**What is asked:**
Write out every line of the data below without changing anything.

Collection entries:
______
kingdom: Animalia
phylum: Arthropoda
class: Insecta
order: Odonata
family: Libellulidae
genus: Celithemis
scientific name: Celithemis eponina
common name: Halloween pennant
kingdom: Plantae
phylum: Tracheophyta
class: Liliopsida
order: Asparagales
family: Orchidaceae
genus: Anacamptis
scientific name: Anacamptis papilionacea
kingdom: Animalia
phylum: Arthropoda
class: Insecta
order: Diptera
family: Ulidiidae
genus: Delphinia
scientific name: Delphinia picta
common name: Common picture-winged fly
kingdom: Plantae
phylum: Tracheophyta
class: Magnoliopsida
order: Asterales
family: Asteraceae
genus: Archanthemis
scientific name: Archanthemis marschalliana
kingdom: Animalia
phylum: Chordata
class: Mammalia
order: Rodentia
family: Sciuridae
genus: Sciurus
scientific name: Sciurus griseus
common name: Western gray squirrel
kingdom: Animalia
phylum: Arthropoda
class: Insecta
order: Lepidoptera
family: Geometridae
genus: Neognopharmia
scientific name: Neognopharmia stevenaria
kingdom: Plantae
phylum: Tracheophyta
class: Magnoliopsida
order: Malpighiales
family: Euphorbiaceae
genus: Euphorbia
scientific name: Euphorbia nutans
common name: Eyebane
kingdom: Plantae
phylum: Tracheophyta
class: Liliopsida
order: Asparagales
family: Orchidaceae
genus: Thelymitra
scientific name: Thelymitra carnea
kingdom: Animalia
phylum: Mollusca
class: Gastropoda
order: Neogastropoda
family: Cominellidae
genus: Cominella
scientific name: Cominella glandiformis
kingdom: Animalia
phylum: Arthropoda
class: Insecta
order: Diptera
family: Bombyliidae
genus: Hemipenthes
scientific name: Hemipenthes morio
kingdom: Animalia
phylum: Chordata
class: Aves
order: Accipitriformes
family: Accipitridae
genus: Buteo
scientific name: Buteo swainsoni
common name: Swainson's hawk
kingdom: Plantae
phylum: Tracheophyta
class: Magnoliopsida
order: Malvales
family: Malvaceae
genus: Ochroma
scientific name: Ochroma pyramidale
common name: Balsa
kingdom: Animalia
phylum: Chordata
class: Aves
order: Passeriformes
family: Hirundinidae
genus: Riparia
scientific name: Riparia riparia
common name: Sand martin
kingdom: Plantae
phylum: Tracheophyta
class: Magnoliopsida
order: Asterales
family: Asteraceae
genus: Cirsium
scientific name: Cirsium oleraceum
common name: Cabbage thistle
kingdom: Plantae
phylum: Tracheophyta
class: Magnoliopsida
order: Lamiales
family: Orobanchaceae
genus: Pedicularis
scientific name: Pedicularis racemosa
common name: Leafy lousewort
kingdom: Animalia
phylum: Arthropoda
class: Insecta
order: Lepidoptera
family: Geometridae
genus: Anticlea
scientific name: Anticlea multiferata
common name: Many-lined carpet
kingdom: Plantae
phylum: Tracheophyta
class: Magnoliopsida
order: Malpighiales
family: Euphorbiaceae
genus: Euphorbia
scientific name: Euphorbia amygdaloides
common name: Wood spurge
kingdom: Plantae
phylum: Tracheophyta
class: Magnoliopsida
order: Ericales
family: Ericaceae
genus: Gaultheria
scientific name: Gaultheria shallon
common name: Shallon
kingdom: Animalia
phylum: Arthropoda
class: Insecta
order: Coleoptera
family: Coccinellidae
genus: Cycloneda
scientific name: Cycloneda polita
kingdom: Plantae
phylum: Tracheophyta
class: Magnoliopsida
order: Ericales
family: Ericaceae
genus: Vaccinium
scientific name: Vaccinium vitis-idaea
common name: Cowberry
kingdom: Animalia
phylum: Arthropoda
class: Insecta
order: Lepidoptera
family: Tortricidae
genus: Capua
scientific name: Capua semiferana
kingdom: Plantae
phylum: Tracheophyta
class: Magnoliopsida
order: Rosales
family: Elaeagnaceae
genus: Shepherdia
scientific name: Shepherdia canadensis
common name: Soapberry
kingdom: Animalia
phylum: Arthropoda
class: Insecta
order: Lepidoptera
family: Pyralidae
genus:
______
**Exercise response:**
kingdom: Animalia
phylum: Arthropoda
class: Insecta
order: Odonata
family: Libellulidae
genus: Celithemis
scientific name: Celithemis eponina
common name: Halloween pennant
kingdom: Plantae
phylum: Tracheophyta
class: Liliopsida
order: Asparagales
family: Orchidaceae
genus: Anacamptis
scientific name: Anacamptis papilionacea
kingdom: Animalia
phylum: Arthropoda
class: Insecta
order: Diptera
family: Ulidiidae
genus: Delphinia
scientific name: Delphinia picta
common name: Common picture-winged fly
kingdom: Plantae
phylum: Tracheophyta
class: Magnoliopsida
order: Asterales
family: Asteraceae
genus: Archanthemis
scientific name: Archanthemis marschalliana
kingdom: Animalia
phylum: Chordata
class: Mammalia
order: Rodentia
family: Sciuridae
genus: Sciurus
scientific name: Sciurus griseus
common name: Western gray squirrel
kingdom: Animalia
phylum: Arthropoda
class: Insecta
order: Lepidoptera
family: Geometridae
genus: Neognopharmia
scientific name: Neognopharmia stevenaria
kingdom: Plantae
phylum: Tracheophyta
class: Magnoliopsida
order: Malpighiales
family: Euphorbiaceae
genus: Euphorbia
scientific name: Euphorbia nutans
common name: Eyebane
kingdom: Plantae
phylum: Tracheophyta
class: Liliopsida
order: Asparagales
family: Orchidaceae
genus: Thelymitra
scientific name: Thelymitra carnea
kingdom: Animalia
phylum: Mollusca
class: Gastropoda
order: Neogastropoda
family: Cominellidae
genus: Cominella
scientific name: Cominella glandiformis
kingdom: Animalia
phylum: Arthropoda
class: Insecta
order: Diptera
family: Bombyliidae
genus: Hemipenthes
scientific name: Hemipenthes morio
kingdom: Animalia
phylum: Chordata
class: Aves
order: Accipitriformes
family: Accipitridae
genus: Buteo
scientific name: Buteo swainsoni
common name: Swainson's hawk
kingdom: Plantae
phylum: Tracheophyta
class: Magnoliopsida
order: Malvales
family: Malvaceae
genus: Ochroma
scientific name: Ochroma pyramidale
common name: Balsa
kingdom: Animalia
phylum: Chordata
class: Aves
order: Passeriformes
family: Hirundinidae
genus: Riparia
scientific name: Riparia riparia
common name: Sand martin
kingdom: Plantae
phylum: Tracheophyta
class: Magnoliopsida
order: Asterales
family: Asteraceae
genus: Cirsium
scientific name: Cirsium oleraceum
common name: Cabbage thistle
kingdom: Plantae
phylum: Tracheophyta
class: Magnoliopsida
order: Lamiales
family: Orobanchaceae
genus: Pedicularis
scientific name: Pedicularis racemosa
common name: Leafy lousewort
kingdom: Animalia
phylum: Arthropoda
class: Insecta
order: Lepidoptera
family: Geometridae
genus: Anticlea
scientific name: Anticlea multiferata
common name: Many-lined carpet
kingdom: Plantae
phylum: Tracheophyta
class: Magnoliopsida
order: Malpighiales
family: Euphorbiaceae
genus: Euphorbia
scientific name: Euphorbia amygdaloides
common name: Wood spurge
kingdom: Plantae
phylum: Tracheophyta
class: Magnoliopsida
order: Ericales
family: Ericaceae
genus: Gaultheria
scientific name: Gaultheria shallon
common name: Shallon
kingdom: Animalia
phylum: Arthropoda
class: Insecta
order: Coleoptera
family: Coccinellidae
genus: Cycloneda
scientific name: Cycloneda polita
kingdom: Plantae
phylum: Tracheophyta
class: Magnoliopsida
order: Ericales
family: Ericaceae
genus: Vaccinium
scientific name: Vaccinium vitis-idaea
common name: Cowberry
kingdom: Animalia
phylum: Arthropoda
class: Insecta
order: Lepidoptera
family: Tortricidae
genus: Capua
scientific name: Capua semiferana
kingdom: Plantae
phylum: Tracheophyta
class: Magnoliopsida
order: Rosales
family: Elaeagnaceae
genus: Shepherdia
scientific name: Shepherdia canadensis
common name: Soapberry
kingdom: Animalia
phylum: Arthropoda
class: Insecta
order: Lepidoptera
family: Pyralidae
genus:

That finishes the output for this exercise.